The short answer is it doesn't - but you can do it yourself if you want.

That said, please make sure you really need this before going to the trouble of setting it up. If you're just doing typical join queries then getting the instance identity right for returned POCOs is often not necessary. The point of multi-poco queries is to avoid having to define new or extend existing POCO objects just to capture the result set of a join - it's not really intended to provide instance identity. By doing the mapping I'm about to describe you'll actually be taking a small performance hit.

Instance Identity and Discarded POCOs

So what exactly do I mean when I say "Instance Identity"? I mean that if a particular record is returned in two or more places from a query that the same POCO instance is returned in all cases, or that the instance of the POCO uniquely identifies that record. For example, say you're doing a join on articles to authors, if two articles have the same author then both will reference the same author object instance.

PetaPoco's multi-poco queries always create a new POCO instance for each part of the row. So in the above example, a new author object will be created for each row. To get the instance identity right, we will end up discarding the duplicates - so don't think of one-to-many and many-to-one mappings as an improvement in efficiency - only use it if the more accurate object graph is useful to you.

Relator Callbacks

After creating the individual POCOs that make up row PetaPoco calls a "relator callback" whose job it is to connect the objects for that row into an object graph.
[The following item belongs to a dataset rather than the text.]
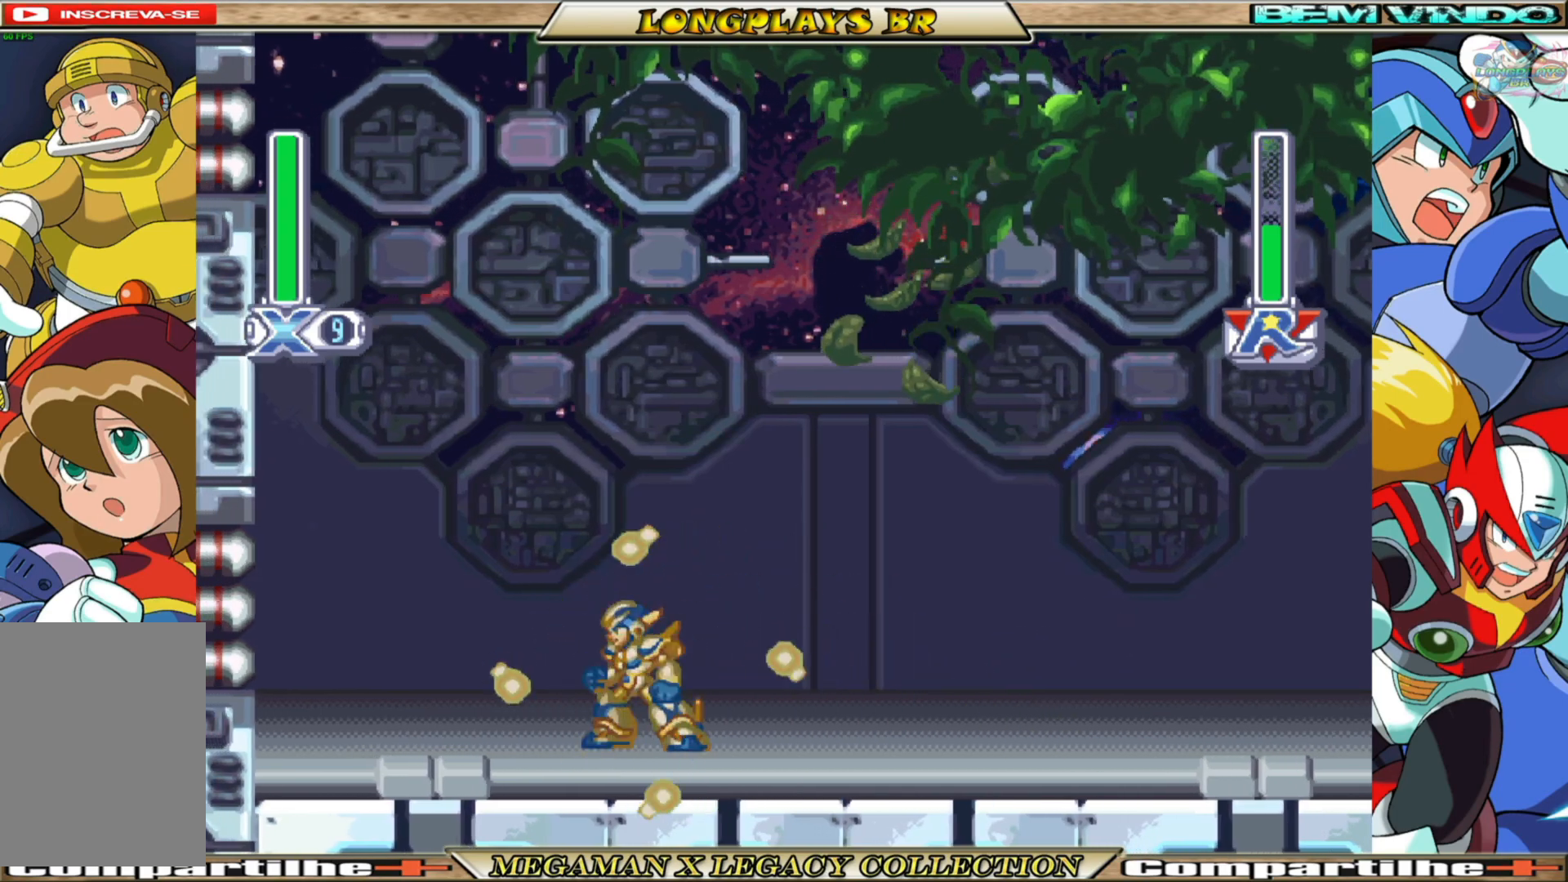
{"buttons": ["X"], "left_stick": "center", "right_stick": "center", "events": [[67, "DPAD_RIGHT", "down"], [350, "DPAD_RIGHT", "up"]]}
The simplest approach for this is to simply assign the RHS object to a property on the LHS object. This is what PetaPoco's auto-mapper does. It's a simple and fast approach but it doesn't provide the object identity we're talking about.

I this post we'll be essentially looking at how to write smarter relator callbacks that do maintain object identity.

The Auto-Mapper and Simple Relationships

Before we get into writing relator callbacks, let's see what a simple auto-mapped multi-poco query looks like:

var posts = db.Fetch<post, author>(@"
        SELECT * FROM posts 
        LEFT JOIN authors ON posts.author = authors.id ORDER BY posts.id
        ");

With auto-mapping, the first generic argument is the return type. So this example will return a List<post> and so long as the post object has an property of type author PetaPoco will connect it to the created author object.

Writing the relator callback ourself looks like this:

var posts = db.Fetch<post, author, post>(
        (p,a)=> { p.author_obj = a; return p; },
        @"SELECT * FROM posts 
        LEFT JOIN authors ON posts.author = authors.id ORDER BY posts.id
        ");

Note two things about the above:

  1. There's an extra argument in the generic type list - <post, author, post>. The last argument indicates the type of returned collection element. With a custom relator you might decide to use a different class to represent the joined row.
  2. The lambda function does the wiring up of post to author.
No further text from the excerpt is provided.